葉酸についての相談:「食事のほか葉酸キャンディーやタブレットも。過剰摂取の影響は?」


『雑誌に妊娠初期には葉酸が必要だと書いてあったので、葉酸キャンディーやタブレットを食べていました。1日に1〜2粒が摂取目安でしたが、食事でも摂れるため何をどの程度食べたらよいかわかりませんでした。摂りすぎはよくないと聞きましたが、本当でしょうか。過剰摂取は胎児にどのような影響があるのでしょうか。また妊娠初期しか摂っていませんでしたが、中期後期は積極的に摂らなくてもよいのでしょうか。(20代・女性)』

妊娠初期から授乳が終わるまで

葉酸は胎児の先天性障害の予防や、ママの貧血予防などの効果があり、できれば授乳が終わるまで摂った方がよいとされています。葉酸は水溶性ビタミンで身体に蓄積しにくく、一時的に摂りすぎたとしても体外に排出されるため、胎児へ与える影響についてはさほど心配ないようです。

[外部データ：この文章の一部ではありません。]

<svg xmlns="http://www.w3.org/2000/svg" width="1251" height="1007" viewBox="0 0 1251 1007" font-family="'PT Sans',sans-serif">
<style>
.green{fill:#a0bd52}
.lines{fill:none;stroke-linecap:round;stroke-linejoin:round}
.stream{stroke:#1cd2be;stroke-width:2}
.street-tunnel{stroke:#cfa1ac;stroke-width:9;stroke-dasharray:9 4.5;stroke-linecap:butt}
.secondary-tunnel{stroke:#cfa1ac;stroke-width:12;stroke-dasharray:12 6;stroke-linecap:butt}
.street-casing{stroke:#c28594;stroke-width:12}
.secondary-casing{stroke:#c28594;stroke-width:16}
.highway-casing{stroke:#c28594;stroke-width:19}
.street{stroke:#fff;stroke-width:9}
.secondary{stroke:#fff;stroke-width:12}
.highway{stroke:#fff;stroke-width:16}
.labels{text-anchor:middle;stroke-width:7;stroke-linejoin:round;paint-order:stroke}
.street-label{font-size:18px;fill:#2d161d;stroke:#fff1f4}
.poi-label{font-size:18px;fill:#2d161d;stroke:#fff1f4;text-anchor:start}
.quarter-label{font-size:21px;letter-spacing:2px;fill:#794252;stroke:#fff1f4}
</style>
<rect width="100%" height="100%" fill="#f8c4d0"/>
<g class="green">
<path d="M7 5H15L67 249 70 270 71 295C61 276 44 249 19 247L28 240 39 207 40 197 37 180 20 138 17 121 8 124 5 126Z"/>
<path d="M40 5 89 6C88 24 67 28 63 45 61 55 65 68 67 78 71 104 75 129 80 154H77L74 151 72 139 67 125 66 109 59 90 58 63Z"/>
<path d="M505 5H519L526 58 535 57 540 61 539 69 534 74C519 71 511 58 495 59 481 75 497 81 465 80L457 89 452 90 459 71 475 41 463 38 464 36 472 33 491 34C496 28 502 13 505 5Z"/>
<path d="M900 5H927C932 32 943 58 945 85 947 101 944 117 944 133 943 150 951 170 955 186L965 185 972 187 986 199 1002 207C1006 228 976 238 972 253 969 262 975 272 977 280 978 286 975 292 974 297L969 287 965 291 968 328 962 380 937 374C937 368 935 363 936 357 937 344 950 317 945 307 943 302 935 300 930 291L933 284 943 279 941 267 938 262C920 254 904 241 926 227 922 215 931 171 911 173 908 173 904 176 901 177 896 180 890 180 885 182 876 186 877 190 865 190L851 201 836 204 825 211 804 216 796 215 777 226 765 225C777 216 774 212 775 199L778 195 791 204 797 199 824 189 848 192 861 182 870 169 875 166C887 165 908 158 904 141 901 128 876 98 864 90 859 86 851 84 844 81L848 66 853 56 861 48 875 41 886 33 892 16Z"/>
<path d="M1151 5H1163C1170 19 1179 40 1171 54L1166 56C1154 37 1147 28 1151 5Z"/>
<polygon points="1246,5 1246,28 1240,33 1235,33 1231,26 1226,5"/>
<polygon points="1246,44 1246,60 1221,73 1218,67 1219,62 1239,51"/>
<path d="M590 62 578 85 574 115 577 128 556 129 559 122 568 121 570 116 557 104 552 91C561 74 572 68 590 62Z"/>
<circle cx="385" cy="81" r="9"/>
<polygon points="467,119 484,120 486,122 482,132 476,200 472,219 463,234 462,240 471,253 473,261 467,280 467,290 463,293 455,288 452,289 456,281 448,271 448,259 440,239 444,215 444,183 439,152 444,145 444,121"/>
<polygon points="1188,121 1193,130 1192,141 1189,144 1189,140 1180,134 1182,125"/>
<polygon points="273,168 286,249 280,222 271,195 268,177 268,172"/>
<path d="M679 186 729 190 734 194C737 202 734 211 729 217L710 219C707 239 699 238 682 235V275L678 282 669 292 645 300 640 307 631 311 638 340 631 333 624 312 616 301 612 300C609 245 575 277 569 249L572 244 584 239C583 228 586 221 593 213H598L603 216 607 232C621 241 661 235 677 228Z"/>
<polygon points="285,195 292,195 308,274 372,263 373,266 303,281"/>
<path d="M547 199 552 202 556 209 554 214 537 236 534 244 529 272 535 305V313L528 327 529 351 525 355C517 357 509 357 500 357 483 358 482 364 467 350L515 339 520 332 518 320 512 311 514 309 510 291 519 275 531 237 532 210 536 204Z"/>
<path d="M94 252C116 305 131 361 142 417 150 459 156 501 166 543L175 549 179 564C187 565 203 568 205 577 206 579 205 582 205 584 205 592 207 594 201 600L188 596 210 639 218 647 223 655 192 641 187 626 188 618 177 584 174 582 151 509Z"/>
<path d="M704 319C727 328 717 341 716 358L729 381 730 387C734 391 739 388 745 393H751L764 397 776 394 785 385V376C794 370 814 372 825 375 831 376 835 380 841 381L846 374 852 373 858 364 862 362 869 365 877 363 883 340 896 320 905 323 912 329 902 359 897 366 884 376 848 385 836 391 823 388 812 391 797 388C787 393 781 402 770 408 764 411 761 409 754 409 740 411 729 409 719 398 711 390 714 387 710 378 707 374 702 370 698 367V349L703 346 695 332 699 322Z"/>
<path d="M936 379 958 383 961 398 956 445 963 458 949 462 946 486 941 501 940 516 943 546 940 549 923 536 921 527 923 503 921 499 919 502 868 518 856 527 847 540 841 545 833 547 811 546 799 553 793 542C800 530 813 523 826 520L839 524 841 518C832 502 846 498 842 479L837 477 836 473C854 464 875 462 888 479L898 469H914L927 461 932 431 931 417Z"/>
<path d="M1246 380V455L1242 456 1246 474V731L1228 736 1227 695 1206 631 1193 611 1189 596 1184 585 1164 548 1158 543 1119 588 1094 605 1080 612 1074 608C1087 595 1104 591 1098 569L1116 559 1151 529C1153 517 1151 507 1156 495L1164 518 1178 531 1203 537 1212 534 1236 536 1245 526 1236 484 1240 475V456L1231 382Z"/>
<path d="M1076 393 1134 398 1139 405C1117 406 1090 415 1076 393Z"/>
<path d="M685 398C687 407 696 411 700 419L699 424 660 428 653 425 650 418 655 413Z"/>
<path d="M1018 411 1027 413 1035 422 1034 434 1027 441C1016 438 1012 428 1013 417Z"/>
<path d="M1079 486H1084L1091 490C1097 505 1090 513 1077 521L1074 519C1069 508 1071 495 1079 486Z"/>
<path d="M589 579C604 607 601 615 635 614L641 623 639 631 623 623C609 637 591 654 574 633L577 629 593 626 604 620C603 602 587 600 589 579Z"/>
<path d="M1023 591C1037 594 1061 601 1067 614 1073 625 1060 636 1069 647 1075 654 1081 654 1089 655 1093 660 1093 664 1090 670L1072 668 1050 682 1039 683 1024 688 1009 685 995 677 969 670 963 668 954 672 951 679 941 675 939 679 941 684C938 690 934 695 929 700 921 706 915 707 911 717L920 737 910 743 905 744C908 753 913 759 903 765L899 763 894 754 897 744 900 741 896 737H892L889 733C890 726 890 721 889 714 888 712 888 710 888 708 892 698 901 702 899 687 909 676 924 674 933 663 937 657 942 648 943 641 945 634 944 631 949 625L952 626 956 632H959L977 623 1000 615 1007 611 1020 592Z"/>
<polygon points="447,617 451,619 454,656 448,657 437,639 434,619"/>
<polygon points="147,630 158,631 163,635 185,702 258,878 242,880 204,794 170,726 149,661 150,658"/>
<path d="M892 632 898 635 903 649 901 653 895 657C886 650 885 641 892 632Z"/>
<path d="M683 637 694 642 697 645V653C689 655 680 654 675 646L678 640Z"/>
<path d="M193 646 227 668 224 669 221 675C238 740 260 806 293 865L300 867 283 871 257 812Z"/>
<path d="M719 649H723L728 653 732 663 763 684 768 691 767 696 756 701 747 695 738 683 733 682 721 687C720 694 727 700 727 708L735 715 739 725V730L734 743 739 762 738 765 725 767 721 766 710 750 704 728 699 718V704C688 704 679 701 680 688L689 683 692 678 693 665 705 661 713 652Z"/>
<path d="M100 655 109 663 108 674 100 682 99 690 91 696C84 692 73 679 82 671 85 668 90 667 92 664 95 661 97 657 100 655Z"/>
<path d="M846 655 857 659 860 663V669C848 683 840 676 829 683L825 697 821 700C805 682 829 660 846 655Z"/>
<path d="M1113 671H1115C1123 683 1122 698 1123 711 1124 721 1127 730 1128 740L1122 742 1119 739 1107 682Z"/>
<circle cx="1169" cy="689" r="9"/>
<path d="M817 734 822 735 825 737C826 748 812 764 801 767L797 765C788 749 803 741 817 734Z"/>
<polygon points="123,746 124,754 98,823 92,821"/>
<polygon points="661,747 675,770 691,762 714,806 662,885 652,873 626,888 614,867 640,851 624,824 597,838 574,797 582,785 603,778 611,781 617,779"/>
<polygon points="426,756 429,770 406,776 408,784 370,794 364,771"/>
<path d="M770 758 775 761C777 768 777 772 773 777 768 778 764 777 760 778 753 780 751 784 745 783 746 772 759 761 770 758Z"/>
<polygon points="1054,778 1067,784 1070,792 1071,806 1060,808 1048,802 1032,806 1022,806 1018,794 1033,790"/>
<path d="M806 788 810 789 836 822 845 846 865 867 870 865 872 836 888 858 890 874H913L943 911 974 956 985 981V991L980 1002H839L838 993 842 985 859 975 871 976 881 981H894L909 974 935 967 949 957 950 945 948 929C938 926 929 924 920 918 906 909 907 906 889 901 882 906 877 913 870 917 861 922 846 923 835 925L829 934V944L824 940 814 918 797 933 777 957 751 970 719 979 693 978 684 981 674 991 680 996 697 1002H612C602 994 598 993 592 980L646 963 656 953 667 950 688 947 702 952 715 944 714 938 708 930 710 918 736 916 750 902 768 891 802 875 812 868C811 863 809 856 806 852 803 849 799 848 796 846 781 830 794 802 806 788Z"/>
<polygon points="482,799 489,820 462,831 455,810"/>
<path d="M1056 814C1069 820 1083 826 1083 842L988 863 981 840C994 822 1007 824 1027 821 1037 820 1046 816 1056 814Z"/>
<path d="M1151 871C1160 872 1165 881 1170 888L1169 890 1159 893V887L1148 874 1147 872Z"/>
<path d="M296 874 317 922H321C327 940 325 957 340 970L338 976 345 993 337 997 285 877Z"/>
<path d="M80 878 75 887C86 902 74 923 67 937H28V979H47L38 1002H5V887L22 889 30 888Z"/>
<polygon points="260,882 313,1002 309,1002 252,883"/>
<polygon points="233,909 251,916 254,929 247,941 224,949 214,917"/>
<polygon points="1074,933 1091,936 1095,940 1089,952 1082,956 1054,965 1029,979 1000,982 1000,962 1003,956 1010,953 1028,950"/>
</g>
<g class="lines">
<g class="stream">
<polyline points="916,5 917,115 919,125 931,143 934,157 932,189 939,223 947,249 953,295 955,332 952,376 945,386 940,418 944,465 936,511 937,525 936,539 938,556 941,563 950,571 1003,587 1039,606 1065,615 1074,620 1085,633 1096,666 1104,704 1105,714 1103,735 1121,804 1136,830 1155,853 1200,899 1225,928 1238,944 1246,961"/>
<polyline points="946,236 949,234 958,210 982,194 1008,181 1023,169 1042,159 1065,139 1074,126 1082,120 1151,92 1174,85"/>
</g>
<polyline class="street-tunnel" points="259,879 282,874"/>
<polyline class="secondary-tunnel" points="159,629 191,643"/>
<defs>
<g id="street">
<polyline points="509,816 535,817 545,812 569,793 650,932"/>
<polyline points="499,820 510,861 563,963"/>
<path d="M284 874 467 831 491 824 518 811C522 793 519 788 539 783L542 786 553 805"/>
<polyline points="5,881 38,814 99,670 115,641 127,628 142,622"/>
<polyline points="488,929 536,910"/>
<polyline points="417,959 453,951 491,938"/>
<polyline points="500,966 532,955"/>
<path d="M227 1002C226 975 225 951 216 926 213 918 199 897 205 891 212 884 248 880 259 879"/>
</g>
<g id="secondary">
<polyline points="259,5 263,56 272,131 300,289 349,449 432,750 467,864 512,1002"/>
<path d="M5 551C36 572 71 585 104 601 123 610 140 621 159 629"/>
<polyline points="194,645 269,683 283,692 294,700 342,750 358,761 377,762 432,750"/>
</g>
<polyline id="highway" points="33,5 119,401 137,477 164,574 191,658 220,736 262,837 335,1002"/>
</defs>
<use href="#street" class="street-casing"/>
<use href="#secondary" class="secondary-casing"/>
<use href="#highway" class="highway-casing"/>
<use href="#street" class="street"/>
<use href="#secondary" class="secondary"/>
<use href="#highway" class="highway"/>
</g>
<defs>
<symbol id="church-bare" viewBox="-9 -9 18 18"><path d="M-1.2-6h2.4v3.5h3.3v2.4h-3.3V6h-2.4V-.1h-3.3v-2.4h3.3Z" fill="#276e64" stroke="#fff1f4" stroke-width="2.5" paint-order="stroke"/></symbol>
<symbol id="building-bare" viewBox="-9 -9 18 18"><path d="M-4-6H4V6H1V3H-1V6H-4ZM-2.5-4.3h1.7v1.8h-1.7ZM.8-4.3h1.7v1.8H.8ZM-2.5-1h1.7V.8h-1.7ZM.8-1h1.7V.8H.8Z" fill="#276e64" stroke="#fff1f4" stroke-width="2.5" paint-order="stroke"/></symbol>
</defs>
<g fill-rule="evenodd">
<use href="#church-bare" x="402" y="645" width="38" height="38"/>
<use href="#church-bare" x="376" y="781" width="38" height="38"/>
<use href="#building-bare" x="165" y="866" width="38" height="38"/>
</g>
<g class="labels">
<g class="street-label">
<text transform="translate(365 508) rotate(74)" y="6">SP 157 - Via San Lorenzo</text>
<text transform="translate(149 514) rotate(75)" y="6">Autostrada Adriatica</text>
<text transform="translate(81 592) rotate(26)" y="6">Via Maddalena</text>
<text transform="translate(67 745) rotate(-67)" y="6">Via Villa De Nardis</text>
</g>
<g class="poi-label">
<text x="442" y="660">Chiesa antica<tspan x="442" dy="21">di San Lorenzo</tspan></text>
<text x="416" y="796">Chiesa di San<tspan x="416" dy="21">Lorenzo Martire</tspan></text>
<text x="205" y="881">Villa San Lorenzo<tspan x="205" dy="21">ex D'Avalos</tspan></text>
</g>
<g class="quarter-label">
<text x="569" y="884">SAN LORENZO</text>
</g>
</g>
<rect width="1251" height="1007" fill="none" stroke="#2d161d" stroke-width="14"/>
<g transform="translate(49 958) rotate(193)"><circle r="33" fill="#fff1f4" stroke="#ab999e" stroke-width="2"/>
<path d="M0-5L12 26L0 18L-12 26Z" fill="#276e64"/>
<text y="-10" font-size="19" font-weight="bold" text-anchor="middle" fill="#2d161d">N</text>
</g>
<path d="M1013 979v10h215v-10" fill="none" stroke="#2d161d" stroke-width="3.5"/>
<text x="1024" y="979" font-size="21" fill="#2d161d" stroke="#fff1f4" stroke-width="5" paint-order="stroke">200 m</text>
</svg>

『葉酸は普段の食事からも摂取できますが、加熱調理の段階で栄養素の半分は失われますし、葉酸は水溶性のビタミンで尿中から排泄されるため、日常の食事で過剰摂取になることはないでしょう。(内科看護師)』


『葉酸は貧血予防や、胎児の発育を助けてくれる働きがあります。一時的に摂取過剰したからといって胎児に悪影響を及ぼすことは少なく、用法用量を守れば特に心配はないでしょう。妊娠中から授乳期間にかけて、内服するのが効果的です。(産科医師)』


過剰摂取による副作用とは?

葉酸は体内に蓄積されにくいようですが、過剰摂取すると蕁麻疹や呼吸困難などの副作用が起こることもあります。またビタミン配合の葉酸サプリなどは、摂りすぎると身体に負担がかかることもあるようです。

『葉酸サプリは、栄養が効率的に摂取できるのでお勧めですが、過剰に摂取すると副作用が起こることがあります。蕁麻疹や痒み、発熱や呼吸障害などが主な症状ですが、葉酸などのサプリは体内に長期間残ることはないので、それほど心配ないでしょう。ただ、サプリによっては葉酸とビタミンが配合された商品があり、脂溶性ビタミンの場合は体外に排泄されにくいため、過剰摂取により母体の肝臓や腎臓に負担がかかることがあります。(内科看護師)』


『葉酸の過剰摂取は蕁麻疹などの過敏症が起きたり、生まれてくる子どもが喘息になりやすいといわれています。しかし一時的に摂りすぎたとしても、不要なものは体外に排出されますし、過剰摂取となるのは1日に1000μg以上摂取した場合なので、極端にサプリを飲みすぎなければ心配ないでしょう。(産科医師)』


普段の食事からでは必要量の葉酸を摂取するのが困難なため、サプリなどと併用しても過剰摂取となる心配はないようです。しかしサプリによっては、飲みすぎると身体に負担となるものもあるので、必ず用法用量を守り服用しましょう。